> DOCUMENT PASSAGE
------------------------

Honestly, the overwhelming number of people on my team chose that they want to be a feeder, but my issue is that if our small sample does, in fact, reflect the general population, we are in deep trouble. There might be a lot of to be shooters that will be converted to feeders during competition. Anyone have any input on whether a team should actually try being a feeder full time? I honest to God doubt our team’s capabilities in manufacturing an accurate, consistent shooter. If my team can pull off a consistent shooter, I’ll get onto the basket boat in a heart beat, but I am staying far from it for now.
It seems as though a robot designed around reliable shooting could easily transition to be a facilitator/feeder/defense-when-there-aren’t-balls bot if all of the other robots functions perform well other than consistently accurate shooting. So by designing around the strategy to score well, and then failing to score reliably, I think a team could have themselves a VERY good feeder bot. There would probably be some advantage to designing around that strategy from the get go, but we shall see.
Well, like you said, lots of teams will go for feeders as they probably won’t be very accurate. Thus, going completely feeder in my opinion isn’t the best plan. This would almost be the same as going completely defensive last year. Where all bots could do it, but some where designed for just defense.
Feeders will be VERY useful this year though due to the issue of human players not throwing during the entire match and only during the end. Thus, we do need feeders but going 100% feeder still may not be the best idea.
UNLESS, you came up with a design to just sit in front of the drop and the human player could just drop balls in constantly and you throw them over with a launcher of sorts. This would be very useful and give the rest of the alliance valuable scoring time.

------------------------

> RECORDS PROVIDED
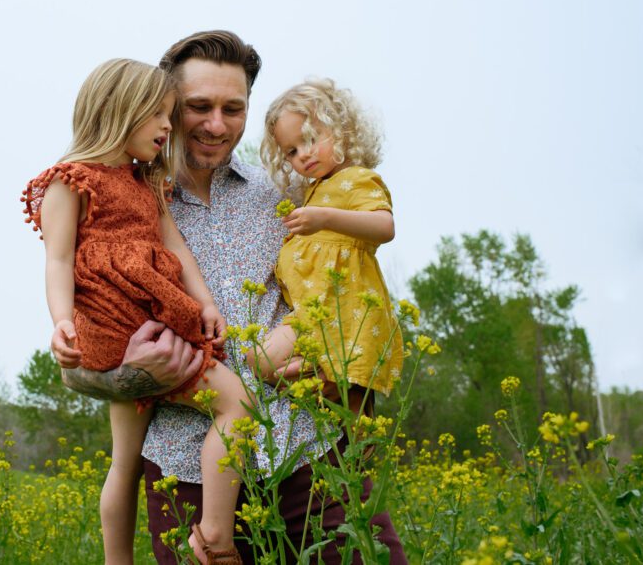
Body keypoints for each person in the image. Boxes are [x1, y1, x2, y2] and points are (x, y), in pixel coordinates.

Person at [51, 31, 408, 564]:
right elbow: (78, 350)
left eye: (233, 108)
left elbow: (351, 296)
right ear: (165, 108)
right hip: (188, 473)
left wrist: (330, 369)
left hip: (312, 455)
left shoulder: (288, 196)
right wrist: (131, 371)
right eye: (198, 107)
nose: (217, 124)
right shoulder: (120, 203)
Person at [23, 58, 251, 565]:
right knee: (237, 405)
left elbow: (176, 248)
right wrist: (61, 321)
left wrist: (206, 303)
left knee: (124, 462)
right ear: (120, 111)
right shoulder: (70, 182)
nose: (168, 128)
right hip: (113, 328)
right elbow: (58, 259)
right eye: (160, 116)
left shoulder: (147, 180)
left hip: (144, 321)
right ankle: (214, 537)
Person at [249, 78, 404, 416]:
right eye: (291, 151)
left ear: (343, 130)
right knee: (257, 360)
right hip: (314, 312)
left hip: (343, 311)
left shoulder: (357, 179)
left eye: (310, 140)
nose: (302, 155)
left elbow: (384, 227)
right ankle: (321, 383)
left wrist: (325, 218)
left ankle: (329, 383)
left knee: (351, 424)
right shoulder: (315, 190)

------------------------

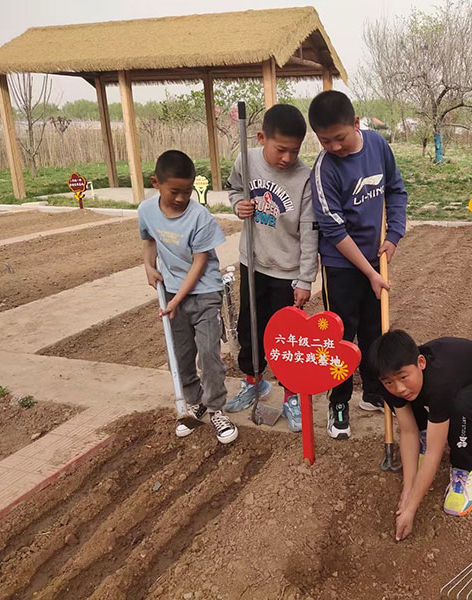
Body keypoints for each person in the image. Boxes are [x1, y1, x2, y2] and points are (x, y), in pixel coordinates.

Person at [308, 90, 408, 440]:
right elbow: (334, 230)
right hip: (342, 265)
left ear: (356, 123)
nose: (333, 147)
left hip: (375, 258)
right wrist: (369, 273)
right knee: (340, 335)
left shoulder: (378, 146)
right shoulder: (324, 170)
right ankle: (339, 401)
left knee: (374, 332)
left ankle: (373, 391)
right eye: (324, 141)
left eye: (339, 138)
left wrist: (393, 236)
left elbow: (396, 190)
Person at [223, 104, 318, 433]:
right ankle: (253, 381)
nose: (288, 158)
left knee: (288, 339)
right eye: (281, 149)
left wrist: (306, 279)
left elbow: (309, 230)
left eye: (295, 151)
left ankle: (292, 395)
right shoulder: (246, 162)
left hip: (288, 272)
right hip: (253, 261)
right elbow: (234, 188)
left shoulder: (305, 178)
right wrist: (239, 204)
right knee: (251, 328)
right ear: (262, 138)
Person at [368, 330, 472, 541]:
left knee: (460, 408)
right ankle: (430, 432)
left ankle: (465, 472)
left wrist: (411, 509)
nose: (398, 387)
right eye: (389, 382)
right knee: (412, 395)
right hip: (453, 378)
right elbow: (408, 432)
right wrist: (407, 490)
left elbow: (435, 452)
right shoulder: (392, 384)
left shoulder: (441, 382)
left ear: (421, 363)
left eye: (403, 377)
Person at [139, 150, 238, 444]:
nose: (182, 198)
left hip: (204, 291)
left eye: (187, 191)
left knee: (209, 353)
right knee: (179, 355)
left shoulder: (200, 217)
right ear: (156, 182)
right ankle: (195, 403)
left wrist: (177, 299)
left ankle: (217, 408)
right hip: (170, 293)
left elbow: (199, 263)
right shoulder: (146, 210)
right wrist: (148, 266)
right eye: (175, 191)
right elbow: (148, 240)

------------------------

> TASKS TO PERFORM
1) According to the forum discussion about feeder robots, why will feeders be very useful this year?
2) Continue the forum discussion about feeder robots from its last sentence.

> RESPONSES BY ITEM NUMBER
1) Human players will not throw during the entire match, only at the end.

2)
So, in my final opinion, I believe if you do a feeder correctly it is definitely worth doing 100%. Teams will pick you in finals do to your convenience and time saving. Though, if you do it wrong and it takes too much time for you to get set and can’t launch the balls to where the are needed, you probably won’t be chosen for finals.
My argument against that was the fact that we would allocate such a big chunk of our time with the camera and projectile path predictions and ect. I want to focus on a dynamic system for balancing the robot. I want to perfect that. Having designed as a feeder will let us forgo the “storage” area and just chuck the balls across the field as soon as it gets picked up. (The shooter is on a turret.)
We will be offense, defense, feeders, and everything else. We have something that is in my opinion the best design ever! (Not just because I made it.)
Couldn’t a dynamic system be “put this accelerometer on the robot that, when activated, will take control of the drive at a slow speed until it reaches equilibrium”?
But what good will that serve when trying to balance 3 bots? I wrote this before, but a weight shifting mechanism where all the electrical components and the shooter mechanism is on a platform which is then shifted from the front to the back of the robot. Will have to test if that will be enough to tilt the bridge in the middle and if there will be enough room on the robot for such a platform to move enough to change the center of gravity.
And I would use a gyro and not an accelerometer.
Well if u were planning on just being a feeder bot u might just want to try make a mechanism that will score in the lowest hoop and then consequently would feed very well.
That was what we called a “plan B”, but I really doubt its effect. I mean the same mechanism that can chuck a ball 50 feet can really score even at 2 feet? Highly skeptical on that being a viable option.
Any time you score, you put balls into the hands of your opponents. That means that if you score 1 point on a ball, then the same ball is given to your opponents and they score 2 or 3 with it, you come out behind on that action of scoring the one point. It may be more valuable to simply forward the balls to your offensive robots.
My team has decided that we will focus on being a shooter first, and then if we have to, a feeder (sitting one our side of the barrier and firing across the field.)
My team (not necessarily me) is thinking of a robot that is purely defensive. They assumed that most of the robots are going to be offenders and hence went with a design where the balls are caught in a net and then somehow are thrown back to our alliance robots…definitely not the best idea, i agree
We haven’t decided yet, but my opinion is that your feeding mechanism should be your plan B if your scoring isn’t working out. You can always feed if you have a method of shooting balls. If your feeding system doesn’t work out, you have nothing.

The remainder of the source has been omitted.